• [Brief 1]: In the summary of Eleanor H. Ayer's book, where does Alfons remain when his parents and twin brother move to Oberhausen?
• [Brief 2]: Using the summary of Eleanor H. Ayer's book, explain why Rhineland Germans tend to dislike the French.
• [Brief 3]: Extend the summary of Eleanor H. Ayer's book, picking up right after its final sentence.

Introduction Summary

Eleanor H. Ayer introduces her book with a sentiment from Lord Byron—the truth is often stranger than make-believe. Truth can also be tremendous and terrifying, and for Alfons Heck, a member of the Hitler Youth, and Helen Waterford, a Jewish person, the truth is the latter: They survived World War II and the Holocaust. The war killed over 50 million people, and the Holocaust killed 11 million people, around six million of whom were Jewish. The death and destruction changed Alfons and Helen forever. Alfons was a teen, and Helen was a young parent with a husband.

Alfons and Helen tell people about the consequences of hate. What happened in Nazi Europe—genocide—has happened again, and prejudice and lack of understanding are two key reasons. In the spirit of understanding, Ayer brings together the journeys of Alfons and Helen, and she does so using their books. Heck’s books are A Child of Hitler: Germany in the Days When God Wore a Swastika (1985) and The Burden of Hitler’s Legacy (1998), and Waterford articulates her story in Commitment to the Dead: One Woman’s Journey Toward Understanding (1987).

Chapter 1 Summary: “The Power and the Glory”

Alfons Heck doesn’t have blue eyes and blond hair, but he’s a white German Christian and, thus, a part of Hitler’s Master Race. His family has lived in Germany for over 150 years on a Rhineland farm in Wittlich, a town in the Rhineland). While his mom and dad move to Oberhausen, an industrial German city, with his twin brother Rudi, Alfons stays on the farm with his grandparents.

The Treaty of Versailles is the harsh agreement that ends World War I, and it allows French soldiers to occupy the Rhineland, so Rhineland Germans don’t tend to like the French. The treaty also prevents Germany from rebuilding its military, and it forces them to pay money to the countries it damaged. The treaty exacerbates Germany’s financial problems. Inflation is extreme: People have to carry around German marks in wheelbarrows—at one point, it takes 4.2 billion Germans marks to equal one American dollar.

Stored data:
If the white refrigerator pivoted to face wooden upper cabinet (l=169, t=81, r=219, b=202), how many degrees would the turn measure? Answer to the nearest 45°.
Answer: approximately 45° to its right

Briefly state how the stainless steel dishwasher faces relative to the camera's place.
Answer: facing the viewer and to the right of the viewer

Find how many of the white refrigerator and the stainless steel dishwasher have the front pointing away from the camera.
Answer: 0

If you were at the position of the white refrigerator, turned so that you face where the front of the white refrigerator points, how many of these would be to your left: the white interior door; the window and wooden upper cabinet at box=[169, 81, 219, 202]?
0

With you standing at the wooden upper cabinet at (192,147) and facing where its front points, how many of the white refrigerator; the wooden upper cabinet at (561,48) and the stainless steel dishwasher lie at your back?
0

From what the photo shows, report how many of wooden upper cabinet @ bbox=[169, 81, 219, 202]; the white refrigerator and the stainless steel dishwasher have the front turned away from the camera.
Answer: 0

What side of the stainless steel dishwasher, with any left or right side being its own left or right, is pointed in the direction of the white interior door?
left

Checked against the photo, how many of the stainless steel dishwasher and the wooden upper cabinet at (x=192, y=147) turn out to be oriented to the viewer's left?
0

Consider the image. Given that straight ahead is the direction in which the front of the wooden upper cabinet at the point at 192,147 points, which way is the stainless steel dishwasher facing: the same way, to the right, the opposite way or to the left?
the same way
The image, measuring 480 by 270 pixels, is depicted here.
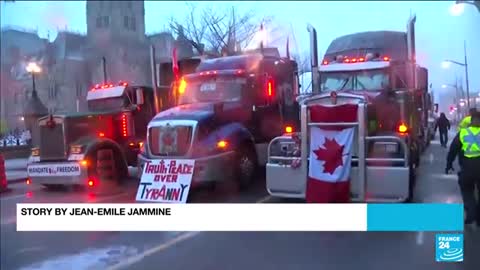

• [Exercise answer 1]: He stays on the family farm with his grandparents.

• [Exercise answer 2]: The Treaty of Versailles, which ended World War I, allowed French soldiers to occupy the Rhineland. This occupation left Rhineland Germans with little fondness for the French.

• [Exercise answer 3]:
Adolf Hitler, a former soldier, is the leader of the Nazi Party, and he blames communists, labor unions, and Jews for Germany’s problems. If Germans want to make their country strong again, he argues that they should support him and his party, and on January 30, 1933, Hitler becomes Reich Chancellor; soon, he curtails freedoms to protect the supposedly threatened nation.

Alfons is six, and he, his family, and his neighbors are listening to Hitler on the radio in their kitchen. Alfons’s grandpa thinks Hitler is deranged, but he prefers Hitler to the Communists. As Hitler produces jobs and economic stability, Alfons’s extended family becomes more supportive. However, Alfons’s parents don’t like the Nazis, and they get Alfons’s brother Rudi to dislike them.

Alfons’s teacher, Herr Becker, is abusive, and he whips the students but doesn’t touch the Jewish kids—he makes them sit in a corner that he calls “Israel.” During the spring of 1933, the Nazis pass The Law against the Overcrowding of German Schools, and Alfons’s Jewish friend, Heinz Ermann, has to leave.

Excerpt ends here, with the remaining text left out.